The most obvious observation one could make of the Wildflower series is the fragmentation of the flowers. They are purposefully shredded—mimicking what we as humans collectively do to nature—continuing to control, exploit, and introduce more and more artificiality to the world. It also signals to the futility of attempting to create a holistic image. Nothing in the Wildflower series is a whole. All falls away from itself and all we are left with are assumptions: assumptions of what the subject once was without ever being given the whole representation of the natural world. We assume that these are flowers because we see likenesses of flowers and plants in Rothman’s images, adding to the sense of hallucination and dehydration. The cover image of the confetti-like flecks is the ultimate archetype of this hallucinatory fragmentation, as we can no longer even recognize the likeness of what the image once represented.
The title Signal Noise on the front cover of the book cannot be deciphered at a fleeting glance either. The white text overlayed on top of the already distracting array of colored specks makes the text and the background blend in, coalescing into single chaos. The idea parallels the information overload of our digital age. News, fiction, reality all blend into a conglomeration of information distracting us from what is imminent, contributing to our anxiety.
Abstract photography is existential in nature.
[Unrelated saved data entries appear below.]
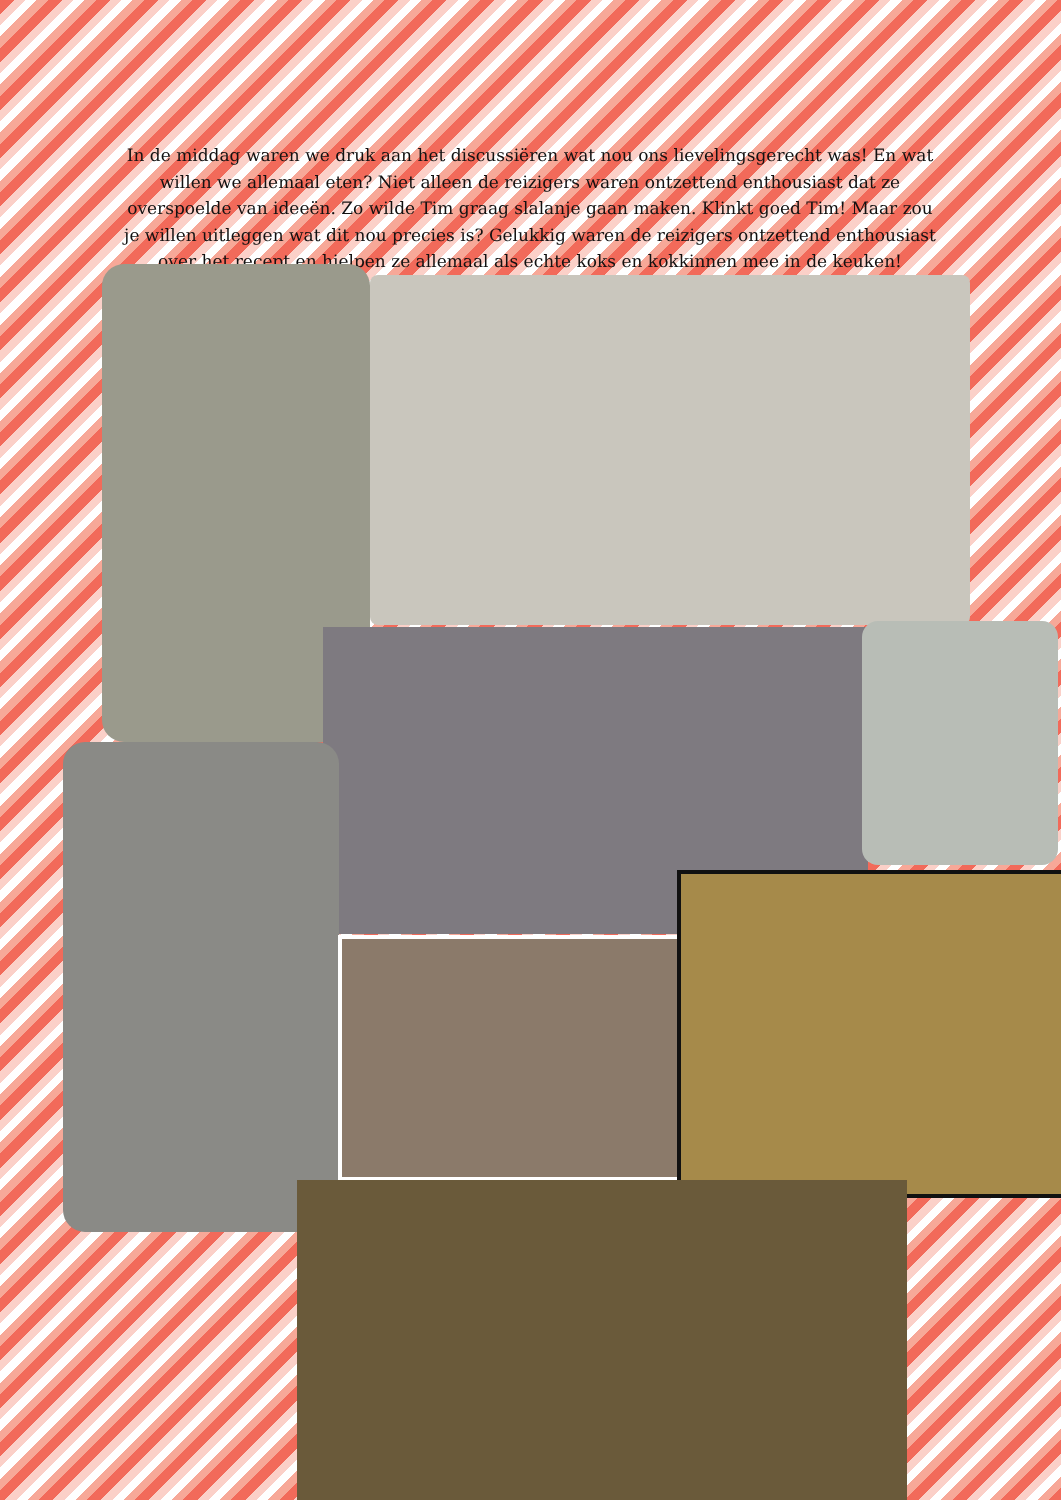In de middag waren we druk aan het discussiëren wat nou ons lievelingsgerecht was! En wat willen we allemaal eten? Niet alleen de reizigers waren ontzettend enthousiast dat ze overspoelde van ideeën. Zo wilde Tim graag slalanje gaan maken. Klinkt goed Tim! Maar zou je willen uitleggen wat dit nou precies is? Gelukkig waren de reizigers ontzettend enthousiast over het recept en hielpen ze allemaal als echte koks en kokkinnen mee in de keuken!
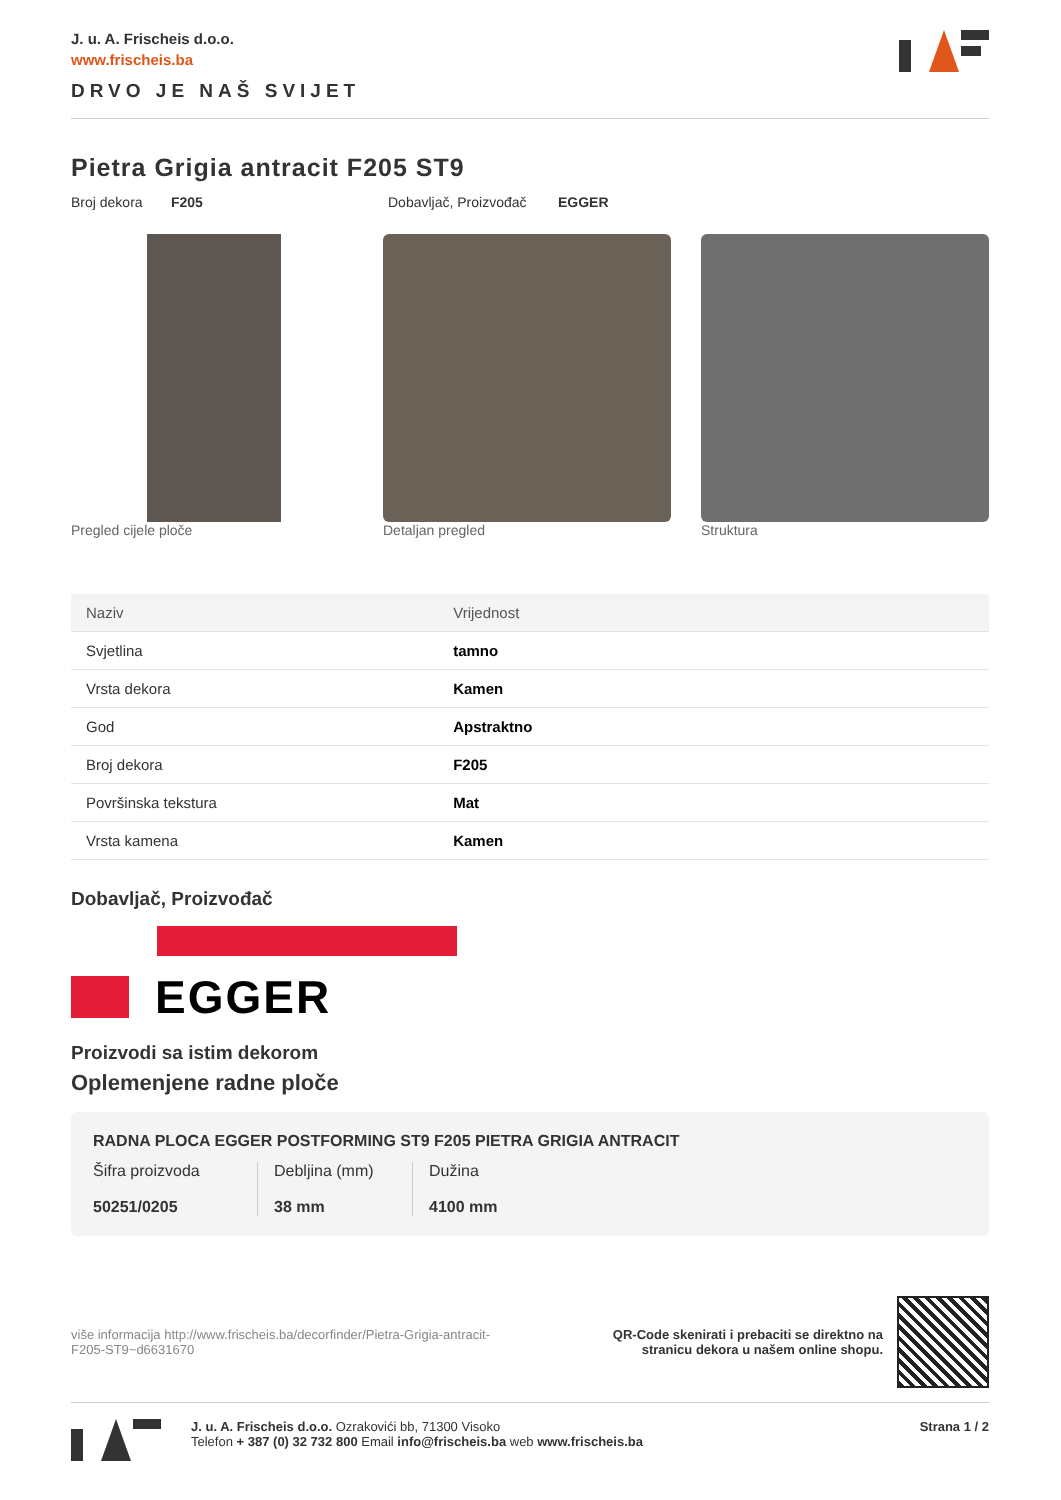J. u. A. Frischeis d.o.o.
www.frischeis.ba
DRVO JE NAŠ SVIJET
Pietra Grigia antracit F205 ST9
Broj dekora F205 Dobavljač, Proizvođač EGGER
Pregled cijele ploče Detaljan pregled Struktura
| Naziv | Vrijednost |
| --- | --- |
| Svjetlina | tamno |
| Vrsta dekora | Kamen |
| God | Apstraktno |
| Broj dekora | F205 |
| Površinska tekstura | Mat |
| Vrsta kamena | Kamen |
Dobavljač, Proizvođač
EGGER
Proizvodi sa istim dekorom
Oplemenjene radne ploče
RADNA PLOCA EGGER POSTFORMING ST9 F205 PIETRA GRIGIA ANTRACIT
Šifra proizvoda
50251/0205
Debljina (mm)
38 mm
Dužina
4100 mm
više informacija http://www.frischeis.ba/decorfinder/Pietra-Grigia-antracit-F205-ST9~d6631670
QR-Code skenirati i prebaciti se direktno na
stranicu dekora u našem online shopu.
J. u. A. Frischeis d.o.o. Ozrakovići bb, 71300 Visoko
Telefon + 387 (0) 32 732 800 Email info@frischeis.ba web www.frischeis.ba
Strana 1 / 2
When the medium that has been trusted as the most accurately representative of the natural world, and hence the most rational, begins to morph and abstract, what can we longer trust as real? As Susan Sontag states in her 1977 book of essays, On Photography, “Surrealism lies at the heart of the photographic enterprise...in the very creation of a duplicate world, of a reality in the second degree, narrower but more dramatic than the one perceived by natural vision.”
Rothman brings us to this reality in the second degree. One not perceived by natural vision, but one that nevertheless ushers us to perceive reality that is perhaps just as real.